Turn any corner in Singapore and you’re bound to see trees planted neatly along the road; creepers sprouting from buildings; or rooftops lined with gardens.
The nation plans to take its green vision further and plant one million more trees by 2030, to help it work towards net zero emission targets. That will double its urban tree population – bringing new logistical challenges amid the ever-present threat of climate change, says Ryan Lee, Group Director of Singapore’s National Parks Board (NParks).
Tech will be crucial to monitor Singapore’s growing tree population amid increasingly severe weather conditions, he adds. GovInsider caught up with his team to find out more.
Predict falling trees
NParks has created a model to determine how trees will behave under different wind conditions and estimate the risk of trees falling. Known as the Tree Structural Model+, it takes into account data such as wood strength and physical dimensions of trees.
The agency has also developed wireless chip sensors that monitor tree movement. Trees tilted at a greater angle, for instance, could be a sign of progressive weakening.
“A tree doesn’t fall in a day. There will be movement over a period of time before the trunk snaps,” Lee says. These tools provide officers with early warnings, and help them decide if a tree should be pruned or removed for safety, he adds.
Tech has also been useful to monitor indicators of tree health that are not visible to the human eye, Lee says. NParks has developed a tool that measures the specific wavelengths of light reflected from the leaves of a tree. A difference in wavelength reflects a change in leaf colour, a sign of tree health.
Developing these models is a “continuous process”, says Abhishek Tandon, Deputy Director of IT. With a trial and error approach, NParks hopes to “enhance the predictive capabilities of our model and better mitigate the impact of climate change”, he adds.
NParks has also created a remote tree management system that creates “digital twins” of trees, says Lee. Officers can have a panoramic view of trees through the system, allowing them to remotely assess a plot of trees.
That has enabled officers to remotely identify trees that require more in-depth inspections before heading down. Trees planted in hard-to-reach or dangerous areas, such as highways, can also be monitored safely.
This suite of technologies are being trialled at the Bishan-Ang Mo Kio park, Lee says, a “microcosm” of Singapore’s different green terrains. The pilot will last until the end of this year before NParks starts rolling out the tech progressively in other parks.
AI for wildlife and crowd monitoring
NParks is piloting a network of AI-equipped cameras to monitor animal populations, Lee says. The agency will use data from the cameras to map wildlife hotspots and implement interventions to prevent animals from entering urban areas. That will help reduce the rate of wildlife-vehicle collisions.

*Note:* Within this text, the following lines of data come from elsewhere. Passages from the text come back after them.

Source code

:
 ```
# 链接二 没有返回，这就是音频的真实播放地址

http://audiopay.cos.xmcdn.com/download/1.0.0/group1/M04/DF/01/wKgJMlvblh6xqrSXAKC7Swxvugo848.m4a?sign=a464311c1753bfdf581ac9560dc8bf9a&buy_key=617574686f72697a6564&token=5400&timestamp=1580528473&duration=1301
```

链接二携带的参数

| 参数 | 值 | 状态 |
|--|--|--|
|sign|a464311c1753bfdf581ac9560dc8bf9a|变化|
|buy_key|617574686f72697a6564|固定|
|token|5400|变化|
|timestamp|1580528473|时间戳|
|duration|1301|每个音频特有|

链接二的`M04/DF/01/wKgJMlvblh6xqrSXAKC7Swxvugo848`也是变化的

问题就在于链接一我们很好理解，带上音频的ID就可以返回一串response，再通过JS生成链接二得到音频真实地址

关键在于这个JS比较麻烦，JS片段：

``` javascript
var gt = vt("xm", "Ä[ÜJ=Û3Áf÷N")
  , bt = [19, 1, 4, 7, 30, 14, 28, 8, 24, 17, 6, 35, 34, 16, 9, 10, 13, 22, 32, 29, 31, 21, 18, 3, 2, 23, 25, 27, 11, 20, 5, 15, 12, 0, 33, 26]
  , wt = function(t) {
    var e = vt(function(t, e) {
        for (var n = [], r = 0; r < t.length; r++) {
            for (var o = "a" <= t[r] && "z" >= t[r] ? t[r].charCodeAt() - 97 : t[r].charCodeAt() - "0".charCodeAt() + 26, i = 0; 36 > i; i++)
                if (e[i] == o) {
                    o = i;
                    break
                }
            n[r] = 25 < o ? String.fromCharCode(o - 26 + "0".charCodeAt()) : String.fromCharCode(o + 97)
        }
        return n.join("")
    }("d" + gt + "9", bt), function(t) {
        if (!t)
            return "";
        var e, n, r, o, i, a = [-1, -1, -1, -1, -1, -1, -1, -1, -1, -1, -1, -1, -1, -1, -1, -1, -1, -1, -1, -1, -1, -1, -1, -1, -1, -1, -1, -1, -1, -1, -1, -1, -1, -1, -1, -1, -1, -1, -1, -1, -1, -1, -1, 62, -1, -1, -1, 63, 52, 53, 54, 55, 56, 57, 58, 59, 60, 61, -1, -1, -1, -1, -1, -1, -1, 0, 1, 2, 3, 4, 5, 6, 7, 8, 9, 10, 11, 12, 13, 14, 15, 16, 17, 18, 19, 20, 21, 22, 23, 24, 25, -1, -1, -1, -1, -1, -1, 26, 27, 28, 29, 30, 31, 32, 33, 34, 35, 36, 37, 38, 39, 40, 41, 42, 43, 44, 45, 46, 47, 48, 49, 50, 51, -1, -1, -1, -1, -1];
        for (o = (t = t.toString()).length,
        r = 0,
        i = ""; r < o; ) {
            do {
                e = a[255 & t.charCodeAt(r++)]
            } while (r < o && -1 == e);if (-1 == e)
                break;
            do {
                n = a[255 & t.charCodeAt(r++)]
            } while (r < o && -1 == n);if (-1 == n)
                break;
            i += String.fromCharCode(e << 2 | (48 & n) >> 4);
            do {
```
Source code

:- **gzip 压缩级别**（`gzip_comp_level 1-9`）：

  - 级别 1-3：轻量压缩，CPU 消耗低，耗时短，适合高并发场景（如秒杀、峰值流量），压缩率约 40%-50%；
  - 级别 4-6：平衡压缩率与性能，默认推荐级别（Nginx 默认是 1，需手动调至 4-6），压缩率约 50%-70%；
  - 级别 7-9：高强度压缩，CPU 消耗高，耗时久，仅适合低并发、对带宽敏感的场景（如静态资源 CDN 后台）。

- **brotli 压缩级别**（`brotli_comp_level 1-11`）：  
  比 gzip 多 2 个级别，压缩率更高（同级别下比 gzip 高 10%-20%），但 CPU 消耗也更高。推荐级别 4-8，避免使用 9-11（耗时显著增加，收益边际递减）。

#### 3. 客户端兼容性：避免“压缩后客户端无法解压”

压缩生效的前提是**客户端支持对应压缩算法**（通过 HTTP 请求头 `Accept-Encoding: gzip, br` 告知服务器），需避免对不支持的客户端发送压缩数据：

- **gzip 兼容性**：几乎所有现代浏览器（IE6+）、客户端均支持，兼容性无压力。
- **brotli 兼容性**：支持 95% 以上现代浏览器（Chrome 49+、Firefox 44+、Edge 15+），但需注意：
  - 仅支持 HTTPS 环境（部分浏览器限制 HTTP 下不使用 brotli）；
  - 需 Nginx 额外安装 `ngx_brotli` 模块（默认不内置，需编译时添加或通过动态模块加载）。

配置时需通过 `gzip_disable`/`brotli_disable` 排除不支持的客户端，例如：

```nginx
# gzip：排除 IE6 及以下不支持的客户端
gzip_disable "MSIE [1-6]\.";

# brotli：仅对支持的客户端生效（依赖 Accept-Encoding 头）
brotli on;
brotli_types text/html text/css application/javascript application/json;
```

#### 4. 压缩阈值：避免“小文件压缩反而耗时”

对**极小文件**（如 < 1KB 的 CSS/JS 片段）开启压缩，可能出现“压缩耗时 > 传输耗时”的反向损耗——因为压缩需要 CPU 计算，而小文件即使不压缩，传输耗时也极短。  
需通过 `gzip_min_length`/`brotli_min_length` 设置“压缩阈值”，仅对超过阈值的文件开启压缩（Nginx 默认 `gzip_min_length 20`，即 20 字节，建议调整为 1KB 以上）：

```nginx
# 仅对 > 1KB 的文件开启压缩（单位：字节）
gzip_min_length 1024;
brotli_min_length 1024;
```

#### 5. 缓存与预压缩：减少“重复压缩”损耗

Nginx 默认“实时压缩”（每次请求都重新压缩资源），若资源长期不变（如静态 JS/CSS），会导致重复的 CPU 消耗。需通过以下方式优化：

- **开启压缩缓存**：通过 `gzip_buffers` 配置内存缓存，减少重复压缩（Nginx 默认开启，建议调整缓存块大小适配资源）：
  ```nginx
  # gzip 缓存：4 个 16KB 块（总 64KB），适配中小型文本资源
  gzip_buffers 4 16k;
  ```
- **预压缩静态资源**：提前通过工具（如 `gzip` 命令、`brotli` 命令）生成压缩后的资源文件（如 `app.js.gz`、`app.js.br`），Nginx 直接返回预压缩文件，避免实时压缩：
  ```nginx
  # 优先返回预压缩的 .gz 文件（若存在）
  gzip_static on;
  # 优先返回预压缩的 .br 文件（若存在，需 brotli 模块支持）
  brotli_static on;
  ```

The agency has also used drones in selected parks and nature areas during Covid-19 to monitor visitor levels. AI-equipped CCTVs could detect people not wearing masks or if a particular area is overcrowded. That allowed safe distancing officers to be more efficiently deployed, and reduced the manpower needed.
NParks has been trialling lawn mower robots across 16 parks. These are currently used for large flat lawns, Lee says, and the agency is working on using it for slopes and other terrains.
Grass height sensors have also been used in two parks to track the quality of grass cutting. That reduces the need for supervisors to physically inspect the area, he adds.
Lee hopes that NPark’s digitalisation push will attract more young people into the landscape sector. The use of innovative technologies like robots and AI will show that the jobs are not just about manual labour, he adds.
The sector now has many elderly workers, and tech will help to reduce the physical demands of the job, Lee says.
Singapore plans to plant one million more trees to help tackle the perennial threat of climate change. Tech will be crucial in monitoring its large tree population and creating an efficient workforce.